The calcaneus epiphysis is a growth centre where the Achilles tendon and the plantar fascia join the heel. It appears for the first time in children aged 7 to 8 years. At 12 to 14 years, the growth centre matures and fuses with the heel bone. Lesions can be caused by excessive tension in the Achilles tendon and plantar fascia or by a direct impact on the heel. Excessive tension in this growth centre can cause heel irritation, also called Sever’s disease.
Athletes with Sever’s disease are generally between 9 and 13 years old and participate in sports that involve running or jumping such as football, football, basketball, baseball and gymnastics. The typical complaint is heel pain that develops slowly and occurs with activity. The pain is usually described as a bruise. Rarely there is visible swelling or bruising. The pain usually gets worse when running in sports shoes or with heels that have limited heel lift, cushioning and arch support. The pain usually disappears with rest and rarely occurs in low-impact sports such as cycling, skating or swimming.
A physical examination of the heel will show tenderness above the back of the heel, but not in the Achilles tendon or in the plantar fascia. There may be stiffness in the calf muscle, which contributes to heel strain. Heel tendons stretch more in patients with flat feet. There is a greater impact force on the heels of athletes who have stiff feet with a high arch.

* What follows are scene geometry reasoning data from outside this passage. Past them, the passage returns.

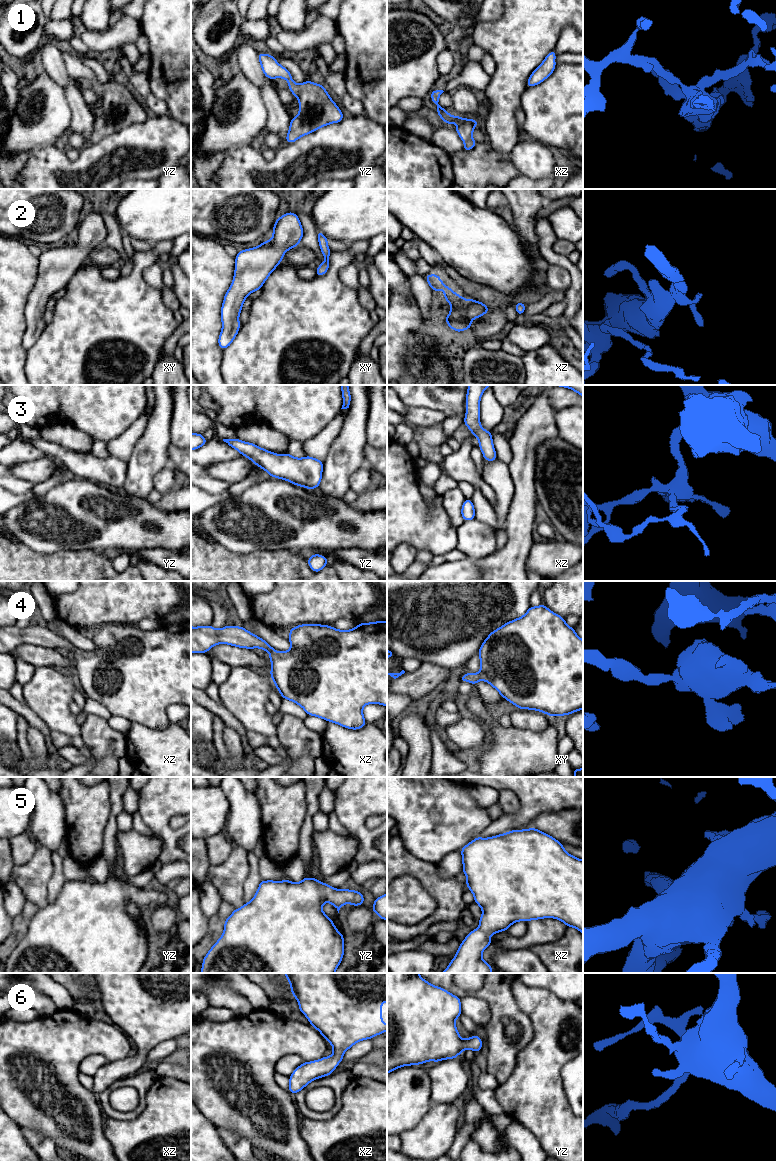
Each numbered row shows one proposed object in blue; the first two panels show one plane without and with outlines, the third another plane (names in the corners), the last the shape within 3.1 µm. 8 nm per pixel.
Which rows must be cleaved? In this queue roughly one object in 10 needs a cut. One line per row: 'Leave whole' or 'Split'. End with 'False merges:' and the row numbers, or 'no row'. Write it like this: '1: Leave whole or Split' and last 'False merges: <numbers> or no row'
1: Leave whole
2: Leave whole
3: Leave whole
4: Leave whole
5: Leave whole
6: Leave whole
False merges: no row

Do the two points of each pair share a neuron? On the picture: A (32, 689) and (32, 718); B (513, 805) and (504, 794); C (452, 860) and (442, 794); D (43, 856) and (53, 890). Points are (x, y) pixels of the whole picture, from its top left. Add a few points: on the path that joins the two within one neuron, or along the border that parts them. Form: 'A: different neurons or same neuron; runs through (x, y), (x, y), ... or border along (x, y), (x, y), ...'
A: different neurons; border along (24, 703), (48, 728)
B: same neuron; runs through (510, 802), (506, 797)
C: different neurons; border along (459, 849), (449, 852), (435, 863)
D: different neurons; border along (52, 857), (53, 875), (48, 883), (48, 902)

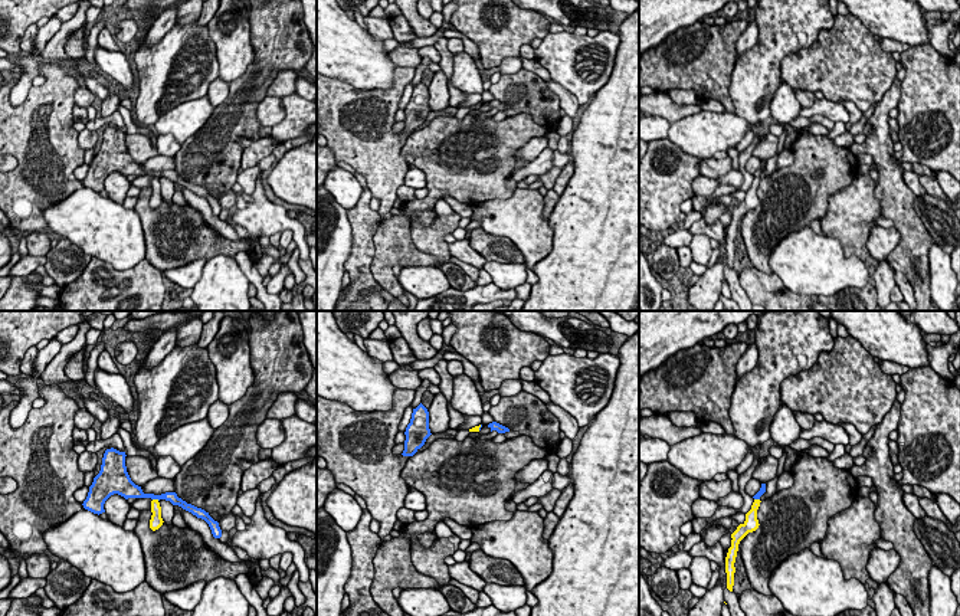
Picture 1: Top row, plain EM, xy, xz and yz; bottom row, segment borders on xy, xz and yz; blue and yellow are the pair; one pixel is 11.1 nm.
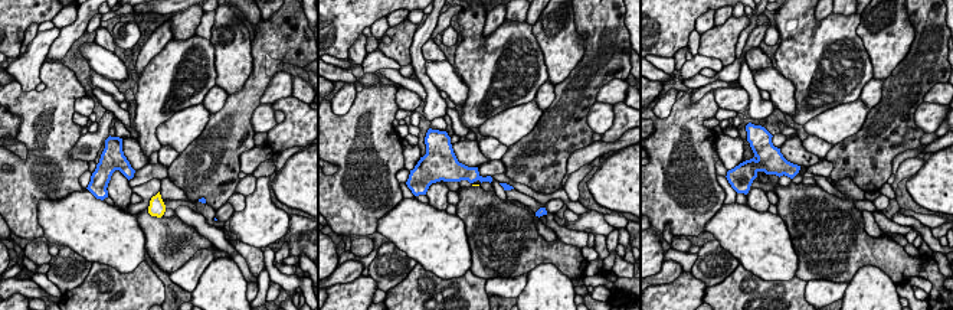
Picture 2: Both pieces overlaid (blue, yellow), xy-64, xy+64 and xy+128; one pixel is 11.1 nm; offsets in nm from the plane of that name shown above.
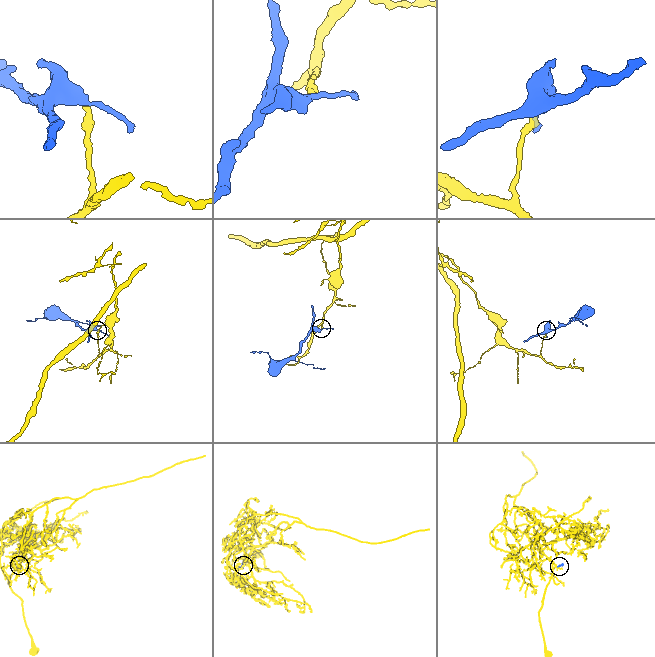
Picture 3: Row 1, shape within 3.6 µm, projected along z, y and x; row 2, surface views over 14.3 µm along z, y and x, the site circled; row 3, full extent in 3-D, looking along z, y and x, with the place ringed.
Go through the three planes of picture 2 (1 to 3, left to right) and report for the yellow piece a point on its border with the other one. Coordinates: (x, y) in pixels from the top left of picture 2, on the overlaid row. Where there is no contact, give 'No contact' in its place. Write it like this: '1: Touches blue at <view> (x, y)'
1: No contact
2: No contact
3: No contact

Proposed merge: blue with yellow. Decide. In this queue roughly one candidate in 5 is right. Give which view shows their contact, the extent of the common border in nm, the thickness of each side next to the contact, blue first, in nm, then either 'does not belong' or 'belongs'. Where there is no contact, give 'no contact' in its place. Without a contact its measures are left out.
contact in xy; length 80 nm; calibres 140 and 130 nm; does not belong

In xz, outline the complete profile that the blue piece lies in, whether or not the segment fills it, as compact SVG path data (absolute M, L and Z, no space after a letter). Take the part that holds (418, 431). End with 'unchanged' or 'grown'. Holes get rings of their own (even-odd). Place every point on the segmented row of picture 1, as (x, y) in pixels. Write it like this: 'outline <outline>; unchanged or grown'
outline M422 403L413 409L412 419L404 435L406 440L404 450L402 453L403 456L413 456L432 435L429 429L429 412Z; unchanged

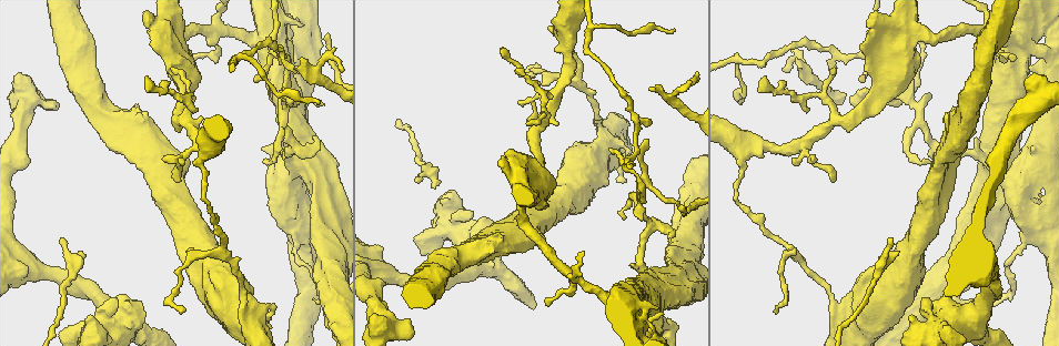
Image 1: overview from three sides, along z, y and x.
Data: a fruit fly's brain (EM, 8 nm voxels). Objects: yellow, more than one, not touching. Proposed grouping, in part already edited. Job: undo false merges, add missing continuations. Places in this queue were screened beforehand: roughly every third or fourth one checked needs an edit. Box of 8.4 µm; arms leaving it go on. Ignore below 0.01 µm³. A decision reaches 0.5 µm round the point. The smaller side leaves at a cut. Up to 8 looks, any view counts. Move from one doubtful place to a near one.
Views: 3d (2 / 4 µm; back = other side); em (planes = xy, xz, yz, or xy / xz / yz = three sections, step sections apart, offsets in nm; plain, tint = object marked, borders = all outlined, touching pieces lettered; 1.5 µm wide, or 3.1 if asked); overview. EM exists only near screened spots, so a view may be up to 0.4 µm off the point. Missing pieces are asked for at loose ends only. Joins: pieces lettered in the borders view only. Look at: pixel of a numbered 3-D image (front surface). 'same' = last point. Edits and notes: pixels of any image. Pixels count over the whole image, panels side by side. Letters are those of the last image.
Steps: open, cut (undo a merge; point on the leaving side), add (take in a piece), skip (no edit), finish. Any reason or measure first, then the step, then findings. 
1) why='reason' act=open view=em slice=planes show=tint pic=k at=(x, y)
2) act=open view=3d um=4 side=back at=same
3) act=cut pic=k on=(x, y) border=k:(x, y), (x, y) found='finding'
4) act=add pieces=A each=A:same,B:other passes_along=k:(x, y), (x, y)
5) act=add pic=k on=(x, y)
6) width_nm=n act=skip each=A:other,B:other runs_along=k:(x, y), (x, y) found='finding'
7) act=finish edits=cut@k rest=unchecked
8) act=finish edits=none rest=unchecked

why='abrupt turn' act=open view=3d um=2 pic=1 at=(562, 33)

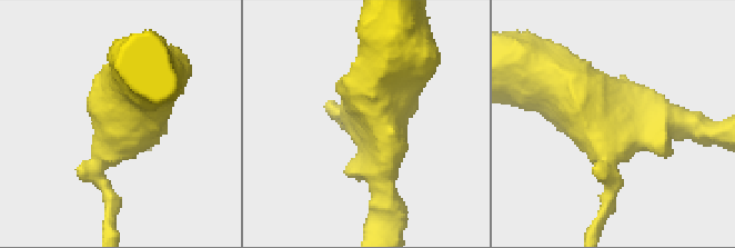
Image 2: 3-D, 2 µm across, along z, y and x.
arms=3 act=open view=em um=3.1 slice=xz step=16 show=tint pic=2 at=(612, 141)

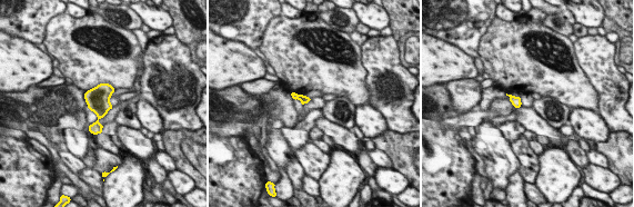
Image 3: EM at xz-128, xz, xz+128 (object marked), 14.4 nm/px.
act=open view=em um=3.1 slice=planes show=borders at=same

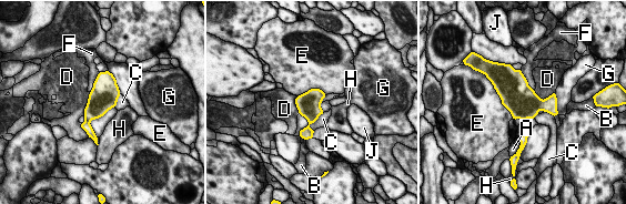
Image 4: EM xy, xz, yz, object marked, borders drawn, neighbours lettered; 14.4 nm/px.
act=cut pic=4 on=(97, 106) each=A:other,B:other,C:other,D:other,E:other,F:other,G:other,H:other,J:other border=4:(86, 119), (89, 122) found='a second cell is stuck on'

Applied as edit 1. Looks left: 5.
why='free end' act=open view=em slice=xy step=8 show=borders pic=1 at=(300, 61)

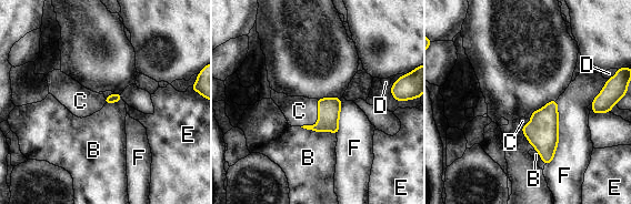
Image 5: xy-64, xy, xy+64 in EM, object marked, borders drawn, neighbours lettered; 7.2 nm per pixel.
why='cut it another way' act=open view=em slice=planes show=borders at=same

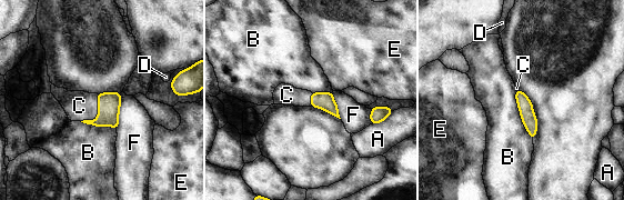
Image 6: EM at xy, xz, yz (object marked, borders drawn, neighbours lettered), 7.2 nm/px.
longest_contact=F:280nm act=add pieces=C each=A:other,B:other,C:same,D:other,E:other,F:other passes_along=6:(109, 103), (98, 113), (79, 106) found='the cell continues'

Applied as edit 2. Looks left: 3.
act=finish edits=cut@4,add@6 rest=unchecked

The doctor may request an x-ray as this can confirm the maturity of the growth center and if there are other areas of heel pain, such as a fatigue fracture or a bone cyst. However, an x-ray is not needed to diagnose Sever’s disease since it is not possible to make such a diagnosis based solely on the x-ray.
Other conditions that can cause heel pain
Heel pain can also be caused by a heel fatigue fracture, bursitis, tendonitis, bone cysts and joint disorders. If the athlete does not actively practice impact sports or is not between 9 and 13 years old, other conditions should be considered.
The following are different treatment options: Rest and modify the activity.
Run less and limit high impact activity to rest your heel and reduce pain. Play one sport at a time where you run or jump. Replace low impact cross-training activities to maintain cardiovascular health. These can be cycling, swimming, the use of a climber or an elliptical machine, rowing, or inline skating. Reduce inflammation Place ice for at least 20 minutes after the activity or when the pain increases. Nonsteroidal anti-inflammatory drugs (NSAIDs) can also be used. Stretch the calf. Increase calf flexibility with stretching for 30 to 45 seconds several times a day.
Protect the heel
It may be necessary to modify the footwear to provide the correct heel lift or arch support. If possible, select a shoe with good heel lift and a suitable arch support. Try heel lift stands or insoles on sports shoes, especially those with studs. Try an arch support on studded sports shoes if flat feet compound the problem.
Take one step at a time
Run again and resume impact activities gradually as symptoms allow. Sever’s disease usually disappears when the growth plate (epiphysis) matures, which happens at 12 or 13 years of age in girls and at 13 or 14 years in boys.